How do we get them to recommend friends and family? 

What about a satisfaction survey right after a service? 

Come-back-email-wireframe-for-dentist

With the right Facebook and email marketing campaign, a dental clinic can probably double its patient acquisition numbers. 

They can’t be cheap with this. The investment will pay off ten-fold. 

Google Ads

We run Google Ads very similarly to Facebook ads. 

With Facebook, we can get hyperpersonal. We can do that with Google, but would rather use the budget to attract quality leads. 

Here are three ways we use Google’s platform to advertise our products/services:

  1. Google pay per click ads – In most cases, we target low funnel keywords with a high intent and direct interested individuals to the proper landing page. Remember, if these people don’t convert right away, they’re put into the Facebook remarketing list(s).
  2. Like Facebook, we run remarketing campaigns on Google. They perform very well considering how we personalize our campaigns. 
  3. We’ve just started testing videos on YouTube. This is a new channel for us in terms of ads and we’re still learning. 
Google Ads results

Building links

Here’s our link building strategy:

  1. Backlink gap analysis research with examples
  2. How orthodontist can master digital marketing – part 2
  3. Tiered link building

What have we changed? We’re now focusing on getting high-quality links where we get relevant traffic back to our websites. 
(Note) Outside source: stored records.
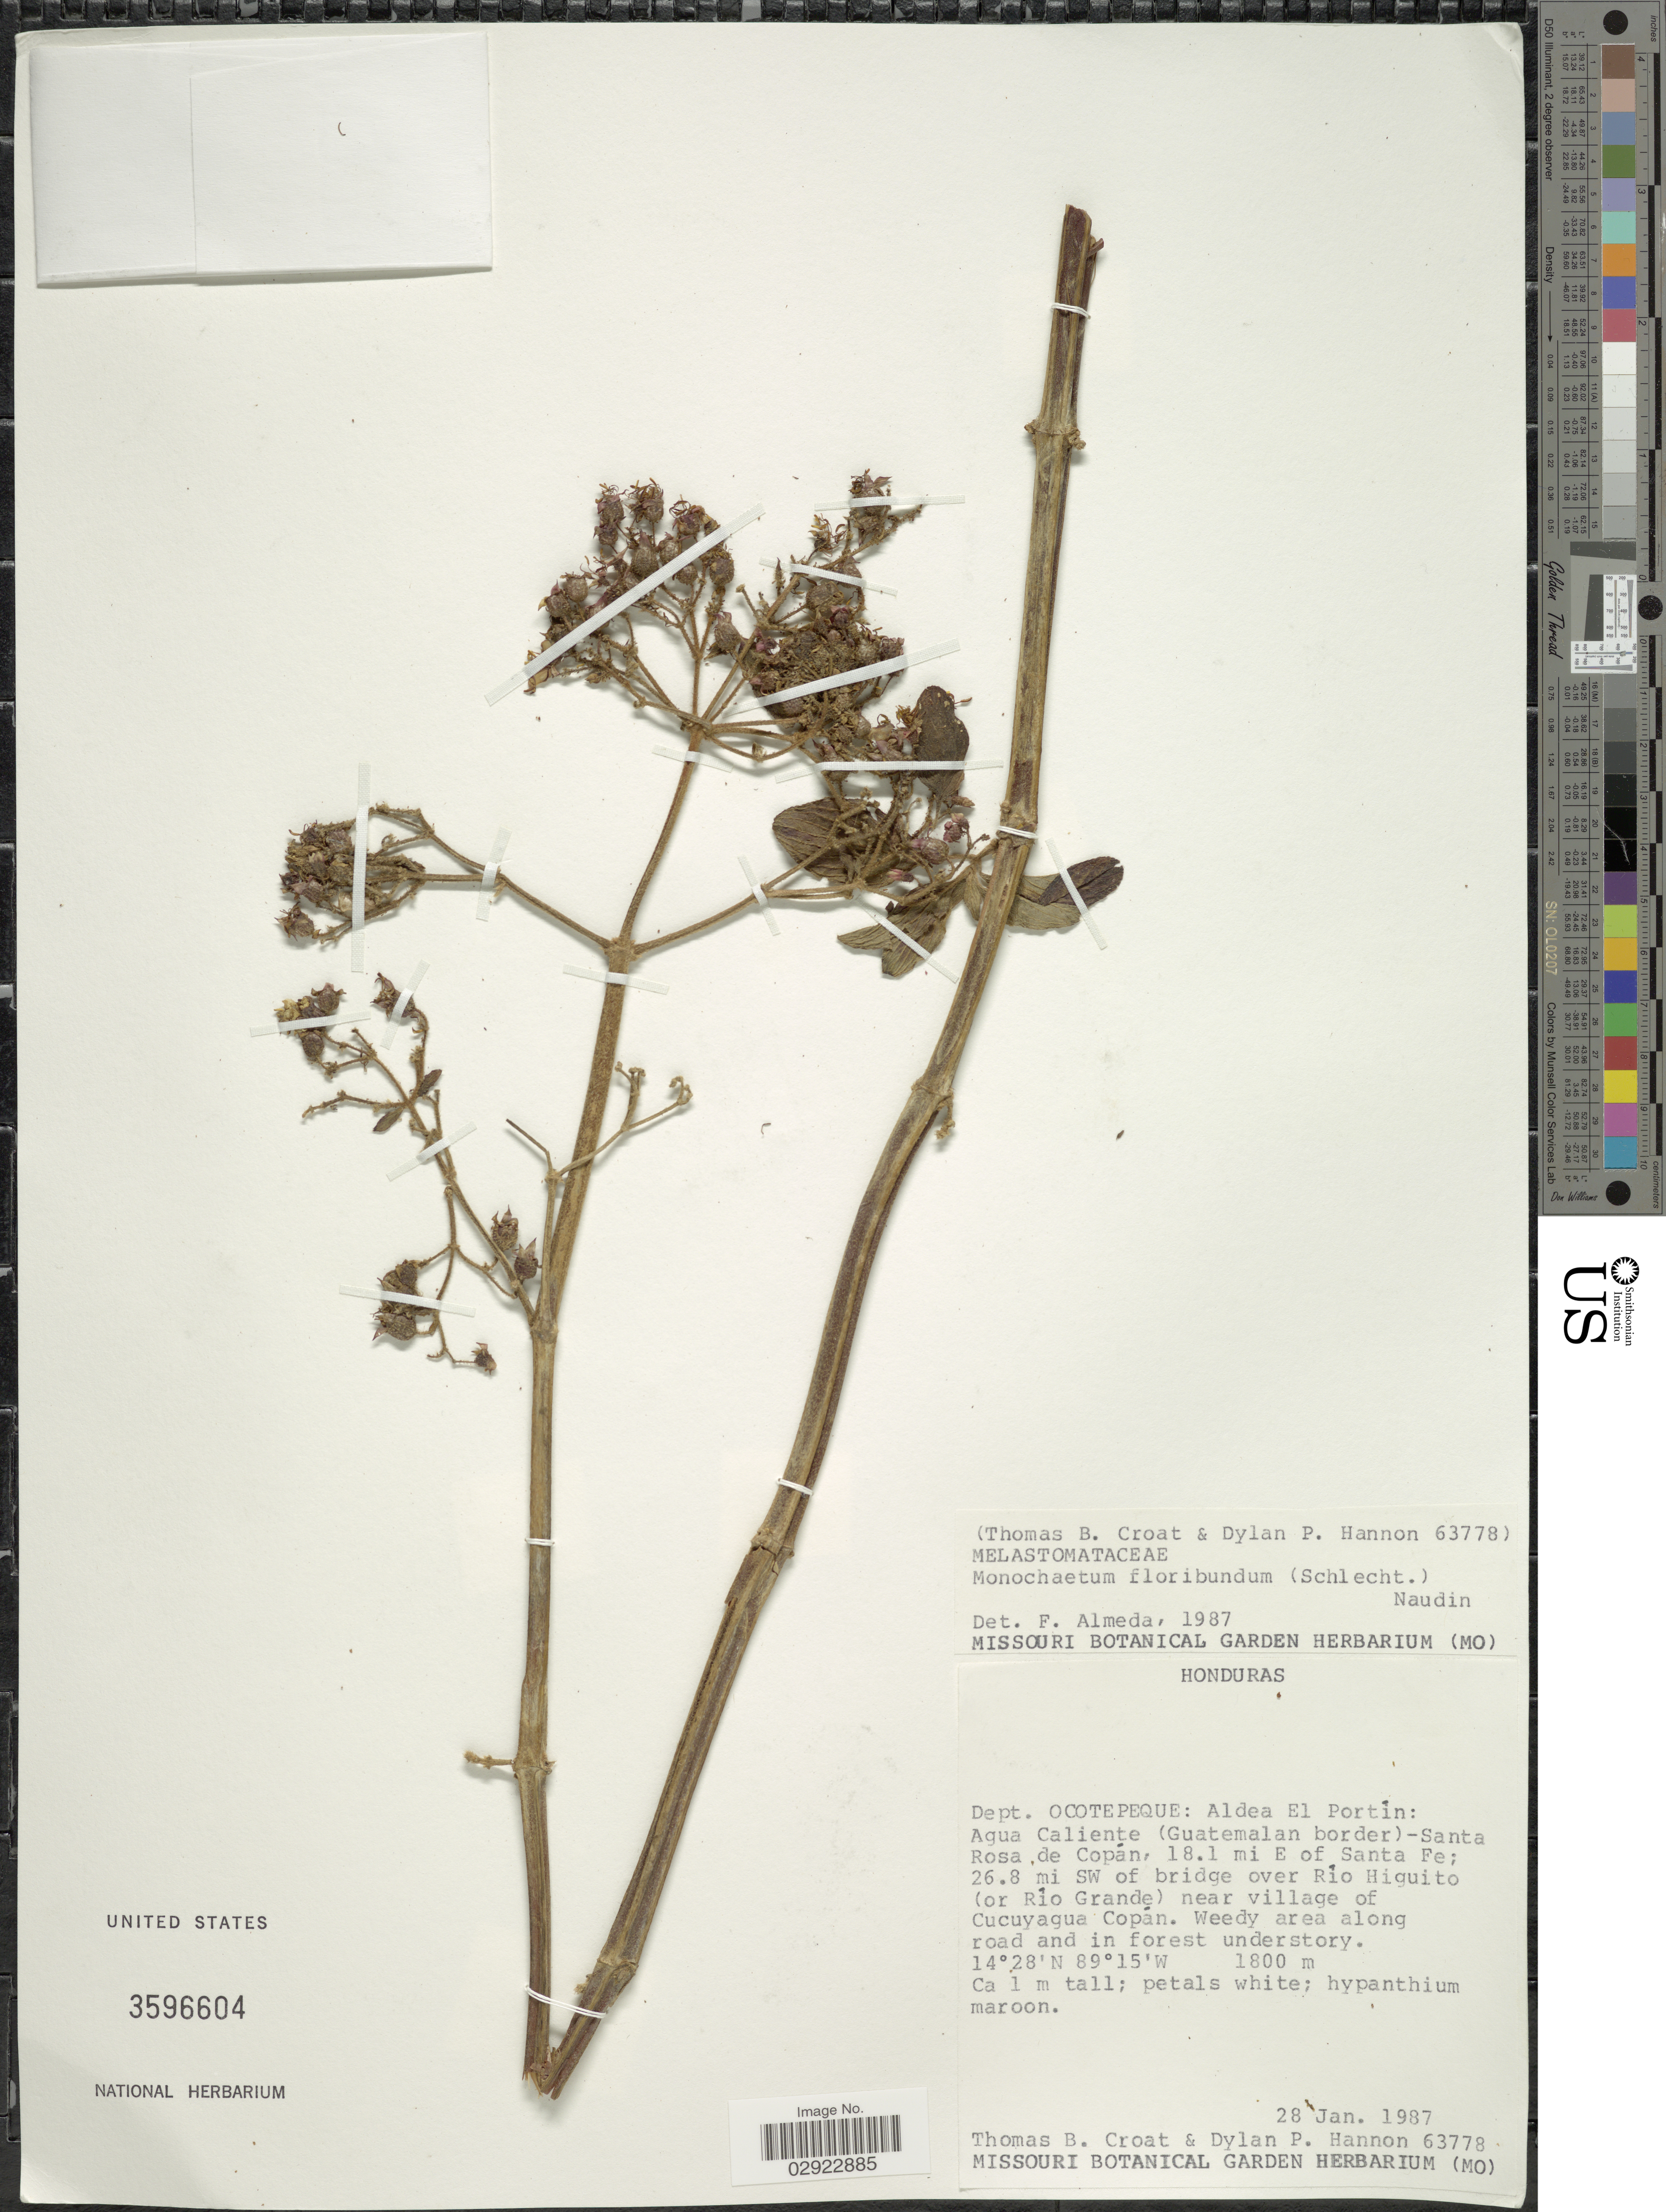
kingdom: Plantae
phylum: Tracheophyta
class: Magnoliopsida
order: Myrtales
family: Melastomataceae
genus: Monochaetum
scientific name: Monochaetum floribundum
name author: (Schltdl.) Naudin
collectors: T. B. Croat & D. Hannon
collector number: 63778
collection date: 1987-01-28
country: Honduras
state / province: Ocotepeque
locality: Dept. Ocotepeque: Aldea El Portín: Agua Caliente (Guatemalan border)- Santa Rosa de Copán, 18.1 mi E of Santa Fe: 26.8 mi SW of bridge over Río Higuito (or Río Grande) near village of Cucuyagua Copán.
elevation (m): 1800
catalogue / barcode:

Yes, we might get fewer links and it’s more expensive but the idea is to generate revenue, not rankings. No high-level executive or director cares about rankings anymore (unless they’re small). It’s all about revenue. 

Final thoughts

About 10 years ago, we started with less than $500K in revenue per year. 

By applying pain point SEO, we were able to turn our business into a revenue-generating machine in the millions. 

You can do all of this as long as you step outside your bubble and invest in quality. 

Again, it’s not about rankings. It’s about revenue growth.